Also in Iraq, police have begun guarding the country’s principal oil refinery in Basra after a few days of training with British troops. In Baghdad, police officers are back to work in an attempt to return law and order to the crime-ridden capital. Despite efforts by the United States military to keep peace, looters and thieves are still taking advantage of the situation. Some Iraqi police officers have stayed home because they say they don’t have weapons to defend themselves. Other police officers have been arrested by U.S. Soldiers for looting. VOA TV’s Deborah block, who was in Baghdad recently, rode along with two police officers who hope to make the streets safe again.
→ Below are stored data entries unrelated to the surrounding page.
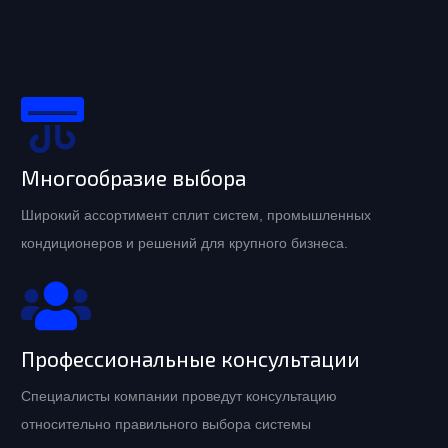
Многообразие выбора
Широкий ассортимент сплит систем, промышленных
кондиционеров и решений для крупного бизнеса.
Профессиональные консультации
Специалисты компании проведут консультацию
относительно правильного выбора системы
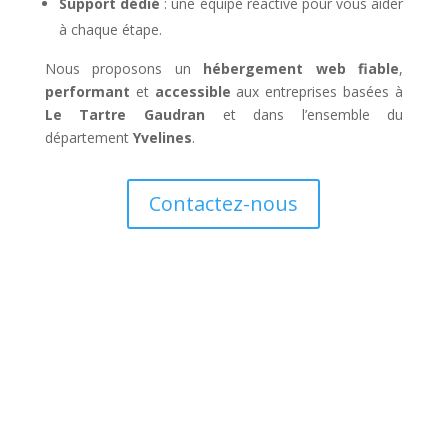
Support dédié
: une équipe réactive pour vous aider
à chaque étape.
Nous proposons un
hébergement web fiable
,
performant
et
accessible
aux entreprises basées à
Le Tartre Gaudran
et dans l’ensemble du
département
Yvelines
.
Contactez-nous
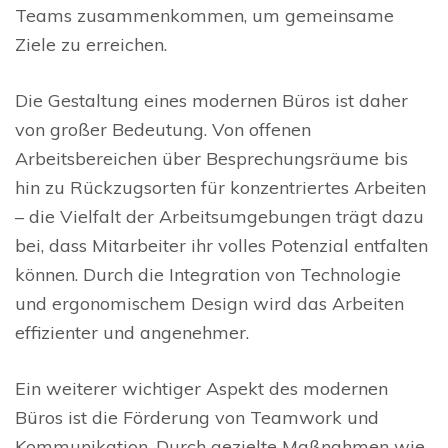
Teams zusammenkommen, um gemeinsame
Ziele zu erreichen.
Die Gestaltung eines modernen Büros ist daher
von großer Bedeutung. Von offenen
Arbeitsbereichen über Besprechungsräume bis
hin zu Rückzugsorten für konzentriertes Arbeiten
– die Vielfalt der Arbeitsumgebungen trägt dazu
bei, dass Mitarbeiter ihr volles Potenzial entfalten
können. Durch die Integration von Technologie
und ergonomischem Design wird das Arbeiten
effizienter und angenehmer.
Ein weiterer wichtiger Aspekt des modernen
Büros ist die Förderung von Teamwork und
Kommunikation. Durch gezielte Maßnahmen wie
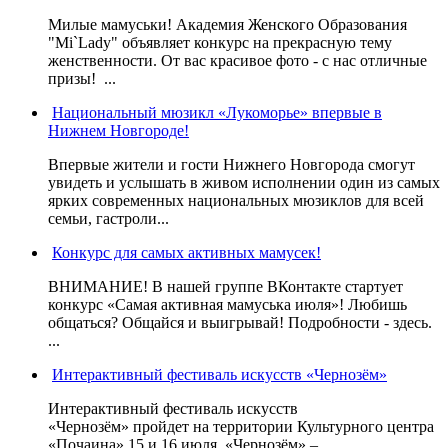
Милые мамуськи! Академия Женского Образования
"Mi`Lady" объявляет конкурс на прекрасную тему
женственности. От вас красивое фото - с нас отличные
призы! ...
Национальный мюзикл «Лукоморье» впервые в
Нижнем Новгороде!
Впервые жители и гости Нижнего Новгорода смогут
увидеть и услышать в живом исполнении один из самых
ярких современных национальных мюзиклов для всей
семьи, гастроли...
Конкурс для самых активных мамусек!
ВНИМАНИЕ! В нашей группе ВКонтакте стартует
конкурс «Самая активная мамуська июля»! Любишь
общаться? Общайся и выигрывай! Подробности - здесь.
...
Интерактивный фестиваль искусств «Чернозём»
Интерактивный фестиваль искусств
«Чернозём» пройдет на территории Культурного центра
«Почаина» 15 и 16 июля. «Чернозём» –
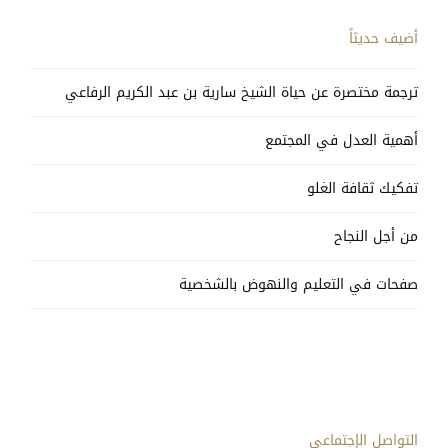
أضيف حديثاً
ترجمة مختصرة عن حياة الشيخ سارية بن عبد الكريم الرفاعي
أهمية العدل في المجتمع
تفكيك ثقافة الغلو
من أجل النجاح
صفحات في التعليم والنهوض بالشخصية
التواصل الإجتماعي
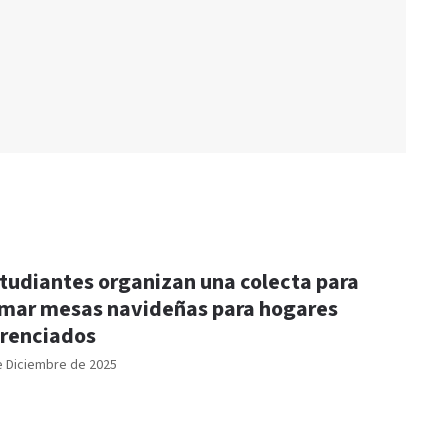
tudiantes organizan una colecta para
mar mesas navideñas para hogares
renciados
e Diciembre de 2025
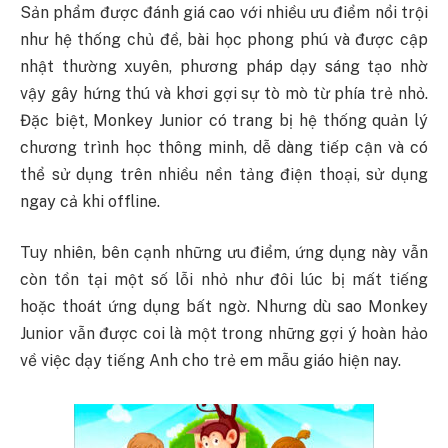
Sản phẩm được đánh giá cao với nhiều ưu điểm nổi trội
như hệ thống chủ đề, bài học phong phú và được cập
nhật thường xuyên, phương pháp dạy sáng tạo nhờ
vậy gây hứng thú và khơi gợi sự tò mò từ phía trẻ nhỏ.
Đặc biệt, Monkey Junior có trang bị hệ thống quản lý
chương trình học thông minh, dễ dàng tiếp cận và có
thể sử dụng trên nhiều nền tảng điện thoại, sử dụng
ngay cả khi offline.
Tuy nhiên, bên cạnh những ưu điểm, ứng dụng này vẫn
còn tồn tại một số lỗi nhỏ như đôi lúc bị mất tiếng
hoặc thoát ứng dụng bất ngờ. Nhưng dù sao Monkey
Junior vẫn được coi là một trong những gợi ý hoàn hảo
về việc dạy tiếng Anh cho trẻ em mẫu giáo hiện nay.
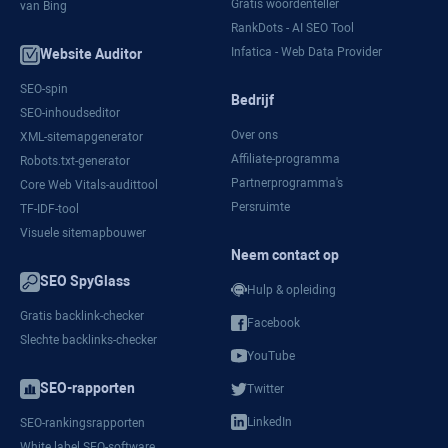
Gratis woordenteller
van Bing
RankDots - AI SEO Tool
Infatica - Web Data Provider
Website Auditor
SEO-spin
Bedrijf
SEO-inhoudseditor
Over ons
XML-sitemapgenerator
Affiliate-programma
Robots.txt-generator
Partnerprogramma's
Core Web Vitals-audittool
Persruimte
TF-IDF-tool
Visuele sitemapbouwer
Neem contact op
SEO SpyGlass
Hulp & opleiding
Gratis backlink-checker
Facebook
Slechte backlinks-checker
YouTube
SEO-rapporten
Twitter
LinkedIn
SEO-rankingsrapporten
White label SEO-software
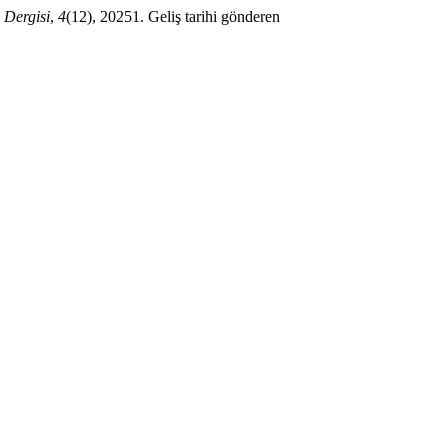
 Dergisi
,
4
(12), 20251. Geliş tarihi gönderen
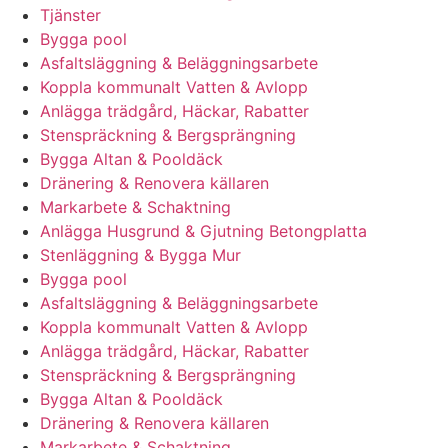
Tjänster
Bygga pool
Asfaltsläggning & Beläggningsarbete
Koppla kommunalt Vatten & Avlopp
Anlägga trädgård, Häckar, Rabatter
Stenspräckning & Bergsprängning
Bygga Altan & Pooldäck
Dränering & Renovera källaren
Markarbete & Schaktning
Anlägga Husgrund & Gjutning Betongplatta
Stenläggning & Bygga Mur
Bygga pool
Asfaltsläggning & Beläggningsarbete
Koppla kommunalt Vatten & Avlopp
Anlägga trädgård, Häckar, Rabatter
Stenspräckning & Bergsprängning
Bygga Altan & Pooldäck
Dränering & Renovera källaren
Markarbete & Schaktning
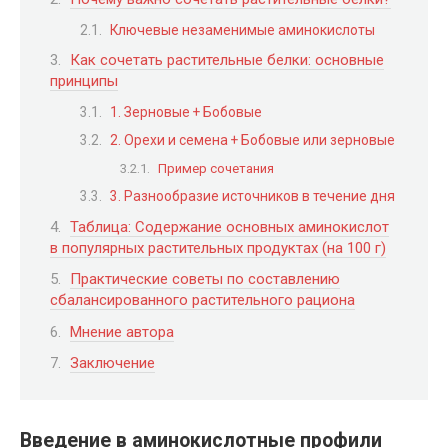
Ключевые незаменимые аминокислоты
Как сочетать растительные белки: основные
принципы
1. Зерновые + Бобовые
2. Орехи и семена + Бобовые или зерновые
Пример сочетания
3. Разнообразие источников в течение дня
Таблица: Содержание основных аминокислот
в популярных растительных продуктах (на 100 г)
Практические советы по составлению
сбалансированного растительного рациона
Мнение автора
Заключение
Введение в аминокислотные профили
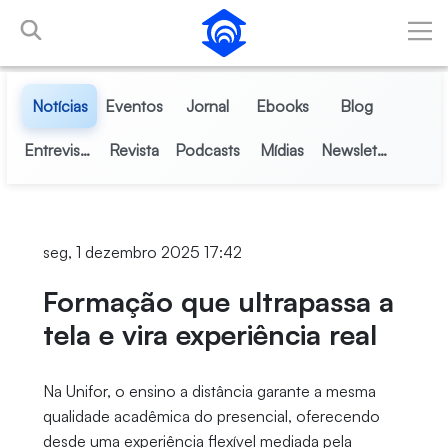
Pular para o Conteúdo principal
Notícias
Eventos
Jornal
Ebooks
Blog
Entrevistas
Revista
Podcasts
Mídias
Newsletter
seg, 1 dezembro 2025 17:42
Formação que ultrapassa a
tela e vira experiência real
Na Unifor, o ensino a distância garante a mesma
qualidade acadêmica do presencial, oferecendo
desde uma experiência flexível mediada pela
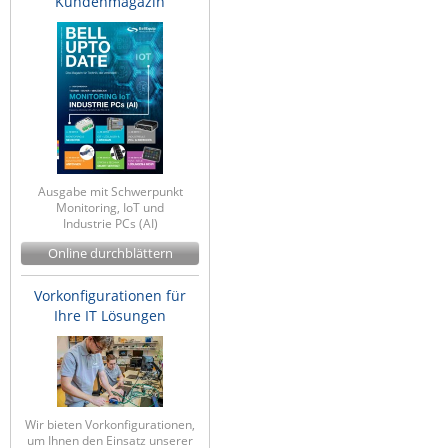
Kundenmagazin
Ausgabe mit Schwerpunkt
Monitoring, IoT und
Industrie PCs (AI)
Online durchblättern
Vorkonfigurationen für
Ihre IT Lösungen
Wir bieten Vorkonfigurationen,
um Ihnen den Einsatz unserer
Iraqi police officers Khalid Jamil (Kha-lid Jah-mill) and Muhalid Mahjet (Moo-ha-lid Mah-jet) are patrolling some of the most dangerous streets in Baghdad. They are flanked by armored U.S. Marine corps vehicles to protect them and to show the community the police are back. Officer Mahjet:
(Arabic and man translating)
“He is saying we are like a union with them now. He thinks that the Iraqi police and the Marines forces are doing the same job to support Iraq and save Iraq.”
The police have their work cut out for them. Despite U.S. military intervention in Baghdad, crime has been out of control since the fall of Saddam Hussein.
Nat sot: Man pulls up car beside the cops and talks in Arabic. Then the police officer says to me there are “Ali babas at the bank.”
The man is reporting a break-in at a bank. Officer Jamil uses a popular but insulting word for thief – Ali Baba (ah-lee bah-bah) – after a children’s story called “Ali Baba and the Forty Thieves.”
After arriving at the bank, the Marines and police detain a suspect. The bank is in shambles from looting.
Nat sot of police trying to explain he is the cleaning man.
It turns out the man is not breaking into the bank but cleaning it and is released.
With few police on the streets, and not enough American military, however, looting, especially in buildings, is a big problem.
Stolen buses are also a problem in Baghdad. The officers stop this one because it lacks identification numbers on the outside. But after checking the driver’s papers, they determine the bus is his.
Officer Jamil knows many Iraqis mistrust the police force and consider them part of Saddam Hussein’s repressive regime.
But the officer tries to distance the police from the ousted President, saying he paid more attention to his political party and the military.
Major Andrew Pettrucci, a Marine helping the officers on patrol, says because of the mistrust of the police and excessive crime, the road ahead for the Baghdad police will be bumpy.
MAJOR ANDREW PETTRUCCI
“It’s going to be a daunting task but I think they’re up to the challenge. It’s a very proud culture. A lot of highly enthusiastic guys that want to do well. A lot of guys are coming up and asking how can I help.”
Like many Iraqis, Officers Khalid Jamil and Muhalid Mahjet are hopeful for a better future. Once Iraq has a new government, they say, the police will be better able to control crime, in what they call, a great country.
When Deborah was with the Iraqi police they wore their traditional uniforms. Now, however, they wear white shirts with their uniform slacks and no longer don a beret associated with the Saddam regime.